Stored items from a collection
----------------------------------------

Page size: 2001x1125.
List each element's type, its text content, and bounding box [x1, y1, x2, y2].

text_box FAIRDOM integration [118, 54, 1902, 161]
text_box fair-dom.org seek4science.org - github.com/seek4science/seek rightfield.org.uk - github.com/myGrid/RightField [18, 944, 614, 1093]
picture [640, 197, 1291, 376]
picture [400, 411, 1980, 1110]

----------------------------------------

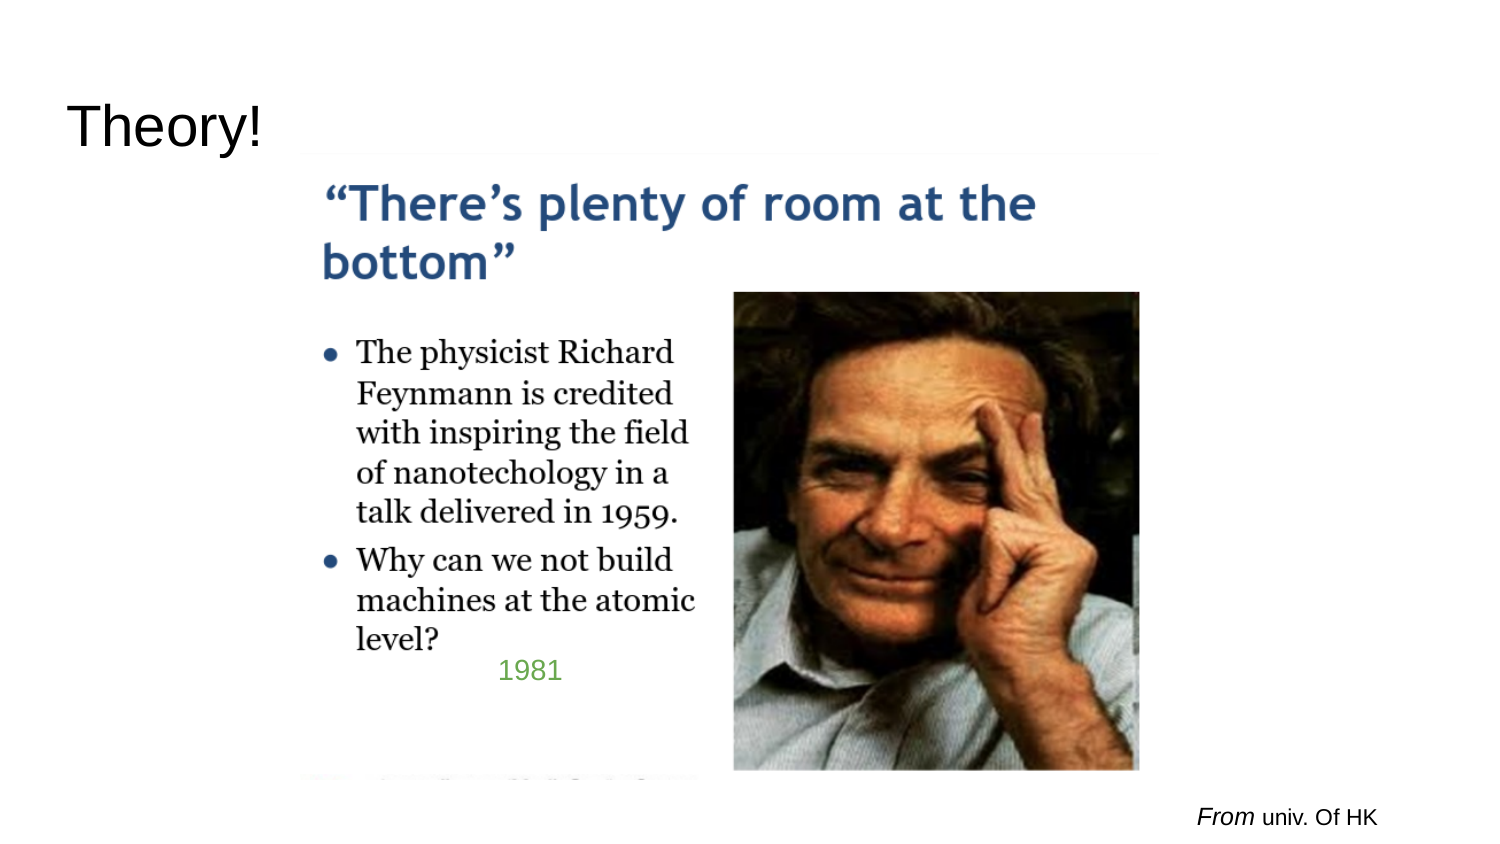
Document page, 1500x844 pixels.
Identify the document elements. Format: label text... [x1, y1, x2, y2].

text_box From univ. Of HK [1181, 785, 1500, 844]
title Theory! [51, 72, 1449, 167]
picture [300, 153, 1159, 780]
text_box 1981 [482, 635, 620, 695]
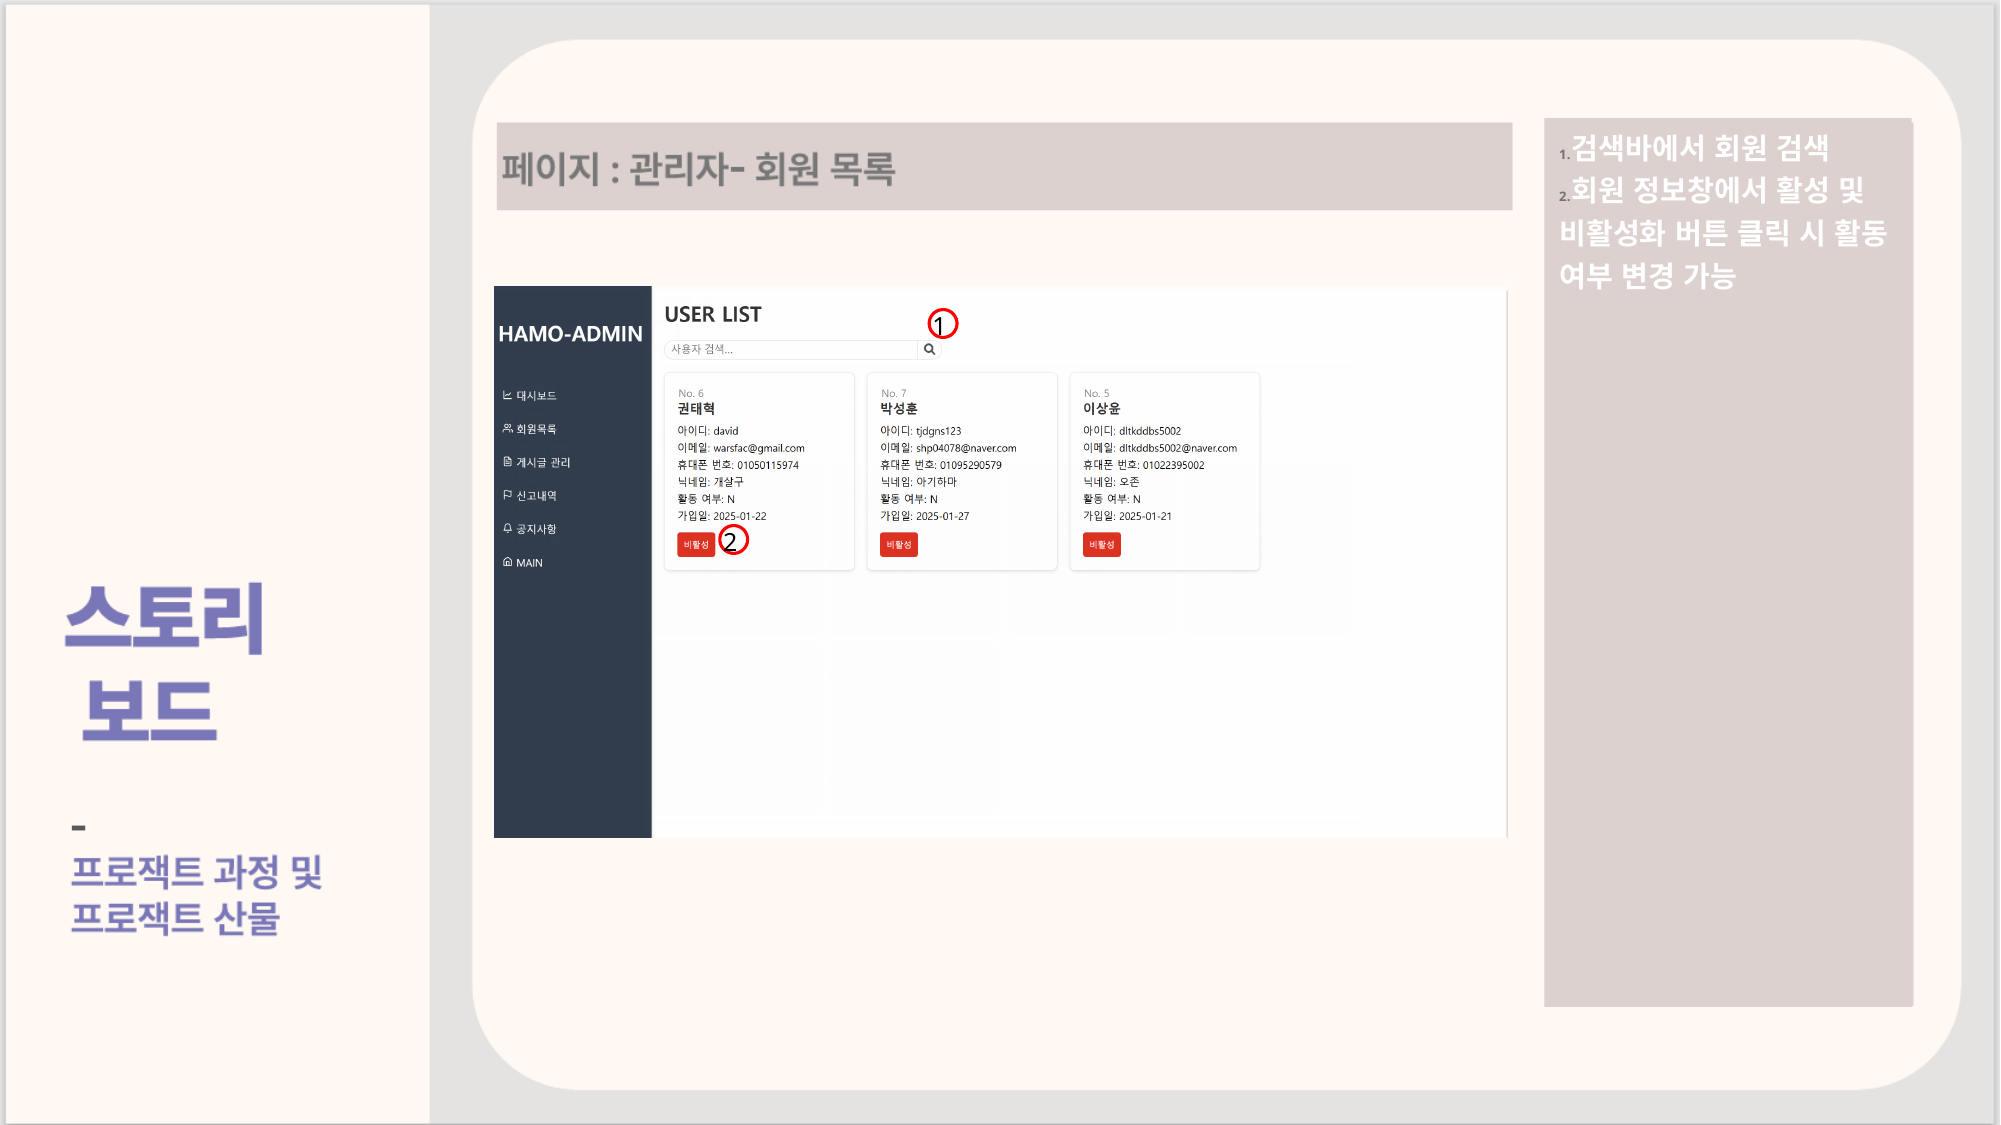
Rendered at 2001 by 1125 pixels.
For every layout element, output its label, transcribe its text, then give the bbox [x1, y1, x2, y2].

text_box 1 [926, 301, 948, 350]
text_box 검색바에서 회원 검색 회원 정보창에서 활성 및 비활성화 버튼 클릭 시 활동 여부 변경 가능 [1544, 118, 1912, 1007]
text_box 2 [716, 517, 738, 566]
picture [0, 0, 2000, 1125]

----------------------------------------

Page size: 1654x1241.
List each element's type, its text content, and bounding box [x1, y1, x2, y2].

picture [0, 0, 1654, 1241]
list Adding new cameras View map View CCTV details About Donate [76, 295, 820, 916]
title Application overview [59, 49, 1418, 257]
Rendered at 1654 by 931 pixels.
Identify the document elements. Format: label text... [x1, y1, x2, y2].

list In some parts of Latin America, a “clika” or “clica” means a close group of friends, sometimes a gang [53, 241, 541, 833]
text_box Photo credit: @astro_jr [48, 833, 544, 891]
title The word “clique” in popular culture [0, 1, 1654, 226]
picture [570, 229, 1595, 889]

----------------------------------------

### WHAT TO WORK ON
Copy out everything from the line containing "Rendered at 2001 by 1125 pixels." down to the line containing "picture [0, 0, 2000, 1125]", keeping each line unchanged.

### TASK OUTPUT
Rendered at 2001 by 1125 pixels.
For every layout element, output its label, transcribe its text, then give the bbox [x1, y1, x2, y2].

text_box 1 [926, 301, 948, 350]
text_box 검색바에서 회원 검색 회원 정보창에서 활성 및 비활성화 버튼 클릭 시 활동 여부 변경 가능 [1544, 118, 1912, 1007]
text_box 2 [716, 517, 738, 566]
picture [0, 0, 2000, 1125]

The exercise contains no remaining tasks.